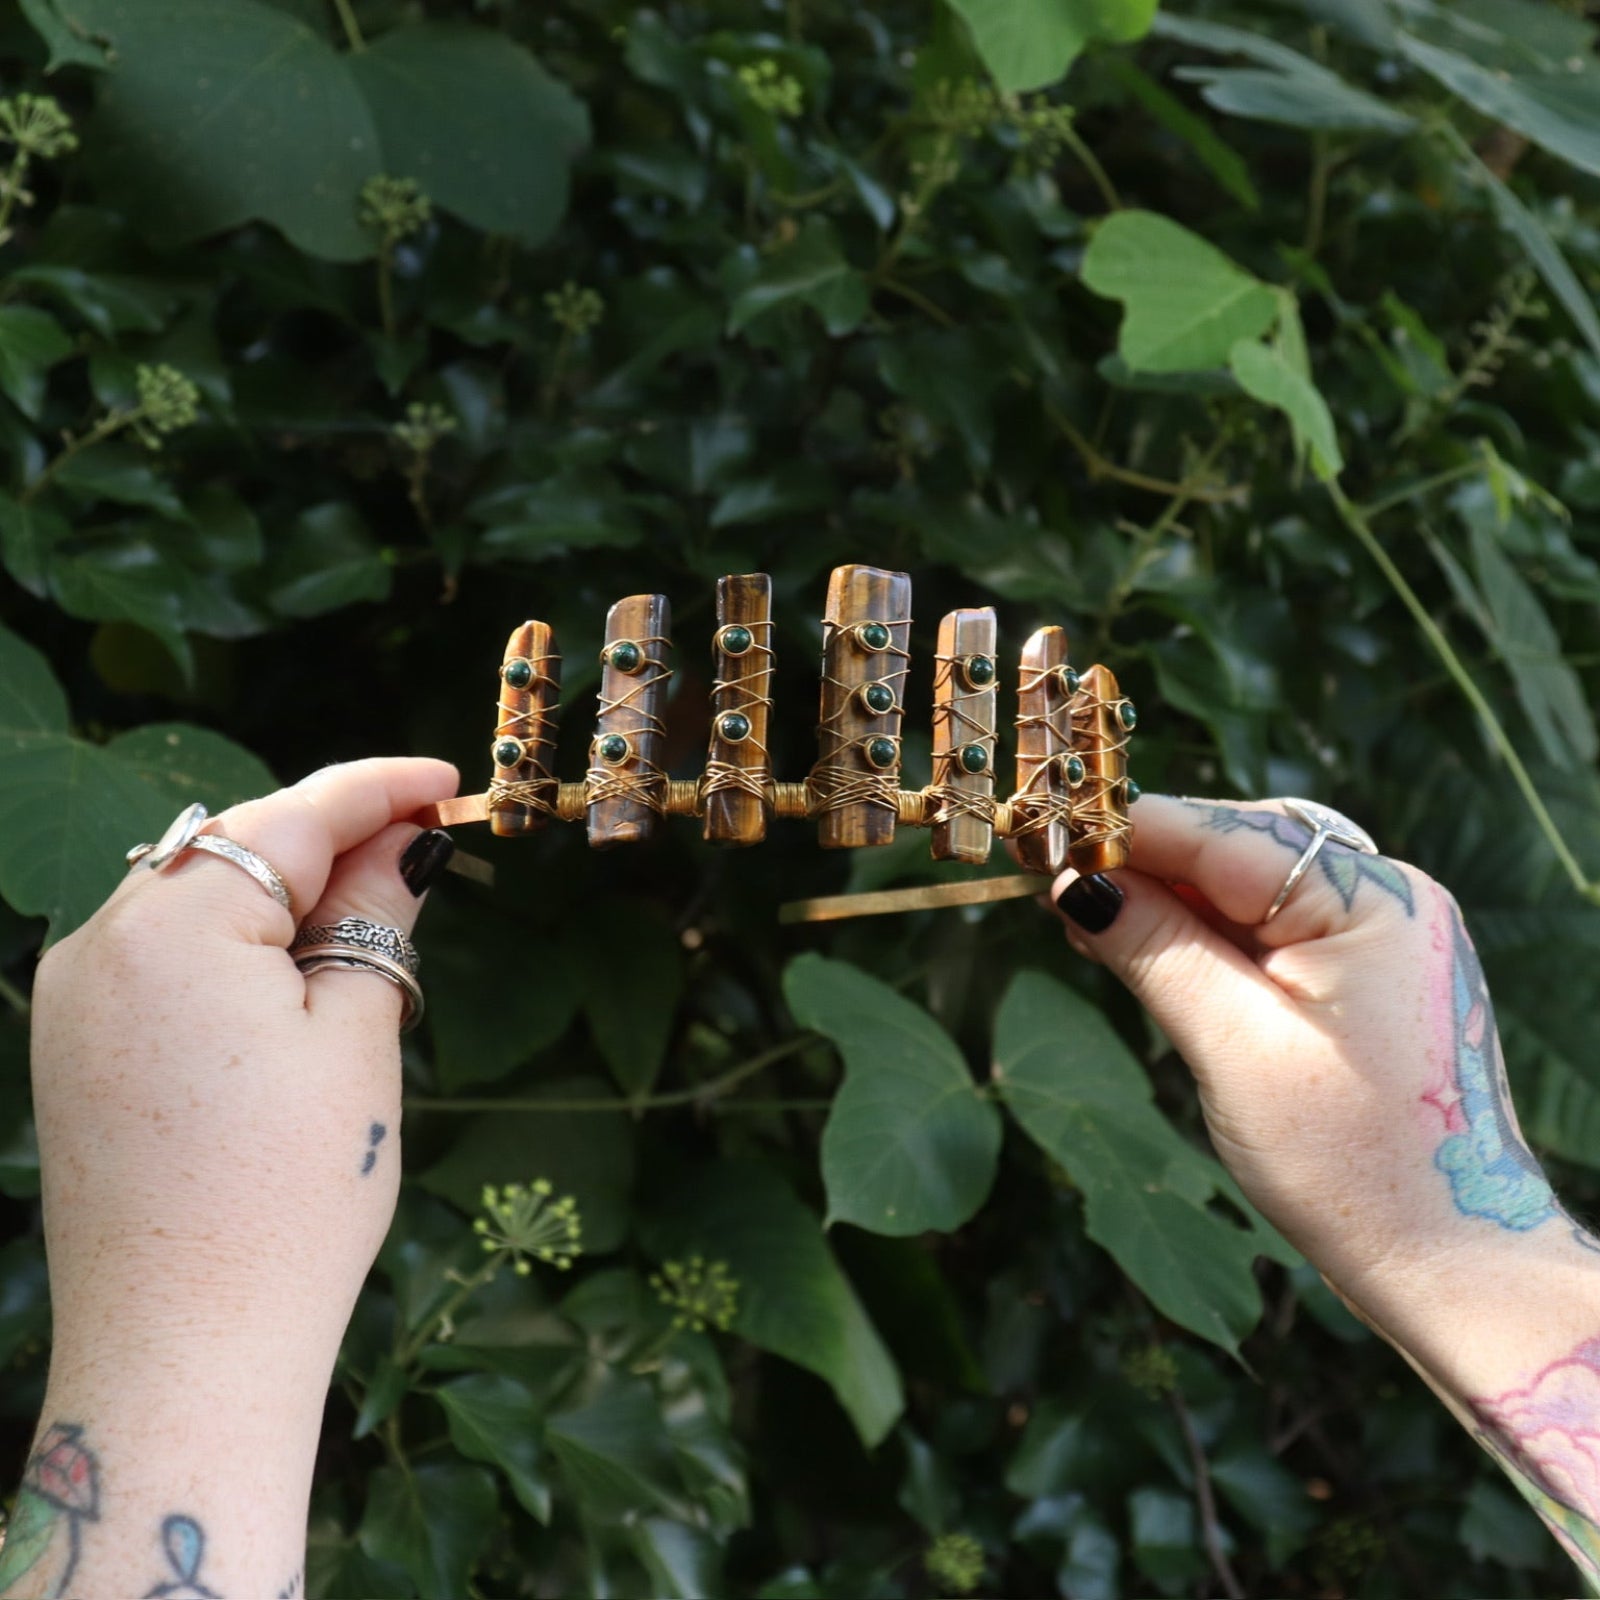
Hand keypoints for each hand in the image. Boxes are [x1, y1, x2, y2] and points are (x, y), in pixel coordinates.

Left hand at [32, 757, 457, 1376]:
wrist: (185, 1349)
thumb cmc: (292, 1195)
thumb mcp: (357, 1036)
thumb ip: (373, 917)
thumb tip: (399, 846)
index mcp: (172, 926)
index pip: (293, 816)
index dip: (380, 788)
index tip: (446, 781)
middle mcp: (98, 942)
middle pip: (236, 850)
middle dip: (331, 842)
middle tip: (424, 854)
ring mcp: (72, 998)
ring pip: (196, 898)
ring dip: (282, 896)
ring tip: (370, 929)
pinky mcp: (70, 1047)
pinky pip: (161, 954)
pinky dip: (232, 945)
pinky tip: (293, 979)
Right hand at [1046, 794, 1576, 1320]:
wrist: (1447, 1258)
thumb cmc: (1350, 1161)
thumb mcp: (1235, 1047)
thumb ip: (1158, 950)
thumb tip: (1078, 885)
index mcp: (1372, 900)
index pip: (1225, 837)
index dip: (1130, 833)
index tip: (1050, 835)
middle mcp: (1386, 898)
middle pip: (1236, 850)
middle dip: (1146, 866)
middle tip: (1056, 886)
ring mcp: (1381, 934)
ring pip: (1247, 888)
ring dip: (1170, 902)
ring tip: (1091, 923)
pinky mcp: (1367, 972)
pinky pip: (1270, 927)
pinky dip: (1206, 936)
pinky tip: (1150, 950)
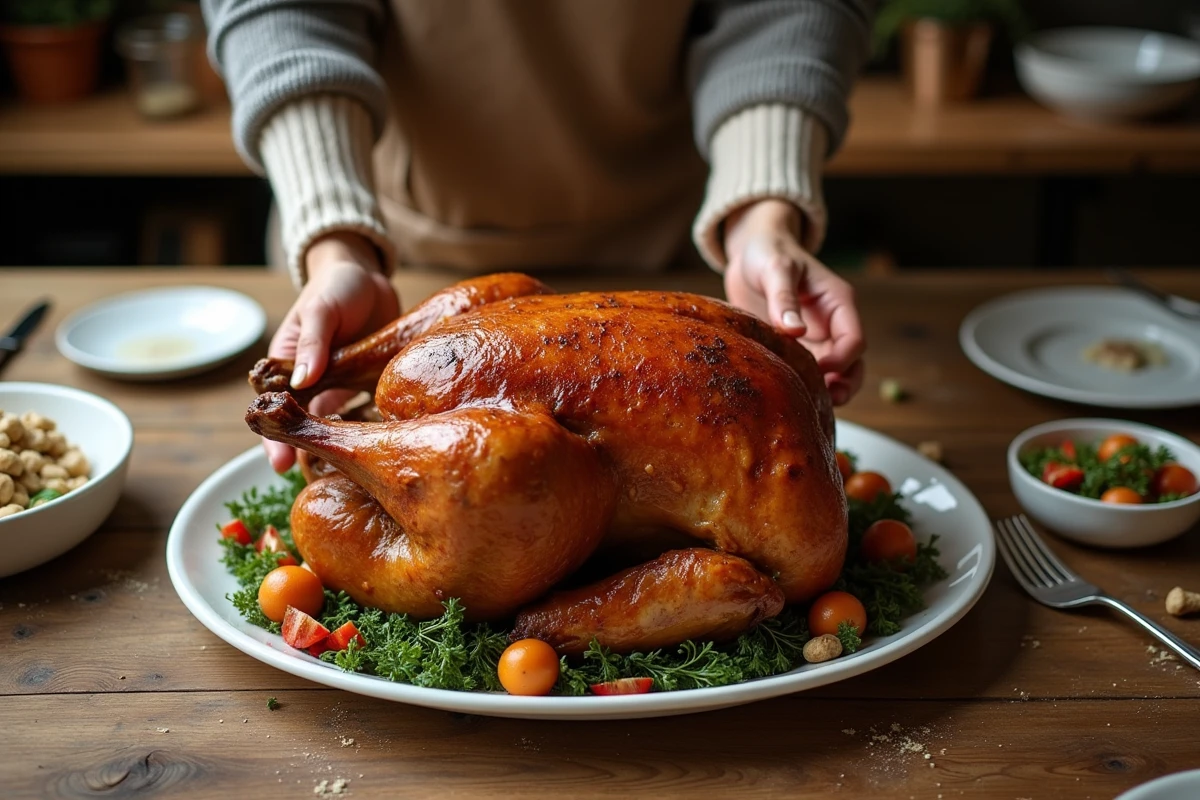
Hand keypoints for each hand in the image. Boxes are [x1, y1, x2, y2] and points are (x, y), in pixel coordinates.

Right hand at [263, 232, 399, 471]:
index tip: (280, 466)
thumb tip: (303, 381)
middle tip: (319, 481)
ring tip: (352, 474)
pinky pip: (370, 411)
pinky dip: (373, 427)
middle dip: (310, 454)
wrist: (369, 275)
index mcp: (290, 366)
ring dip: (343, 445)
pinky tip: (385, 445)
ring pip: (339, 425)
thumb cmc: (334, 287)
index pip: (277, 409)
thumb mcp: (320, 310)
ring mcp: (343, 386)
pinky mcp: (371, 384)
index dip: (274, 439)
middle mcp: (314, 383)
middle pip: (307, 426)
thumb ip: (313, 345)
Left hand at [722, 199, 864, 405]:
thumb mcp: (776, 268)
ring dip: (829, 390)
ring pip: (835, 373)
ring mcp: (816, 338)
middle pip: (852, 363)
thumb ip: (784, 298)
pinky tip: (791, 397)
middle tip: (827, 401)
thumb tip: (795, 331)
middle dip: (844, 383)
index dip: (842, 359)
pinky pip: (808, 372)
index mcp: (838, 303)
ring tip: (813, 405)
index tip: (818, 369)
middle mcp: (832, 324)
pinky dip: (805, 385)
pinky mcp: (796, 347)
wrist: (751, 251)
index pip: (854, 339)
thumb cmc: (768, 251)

§ WORK TO COMPLETE:
Beginning at the line above that contains "middle pip: (236, 850)", return each line exactly through the line that contains "middle mcp: (1386, 898)", and no others.

§ WRITTEN ANSWER:
middle pip: (236, 850)
middle dip: (331, 842)
middle tip: (424, 854)
ring mcp: (72, 998)
ring pip: (196, 898)
ring dip: (282, 896)
ring tip: (370, 929)
pinky mcp: (70, 1047)
pinky pip: (161, 954)
pinky dip: (232, 945)
pinky tip: (293, 979)
Right hand at [1046, 794, 1576, 1320]:
wrist: (1447, 1258)
thumb cmc: (1350, 1161)
thumb mcp: (1235, 1047)
thumb ip: (1158, 950)
thumb tip: (1078, 885)
index mcp: (1372, 900)
index pip: (1225, 837)
index dip: (1130, 833)
index tip: (1050, 835)
middle mcp: (1386, 898)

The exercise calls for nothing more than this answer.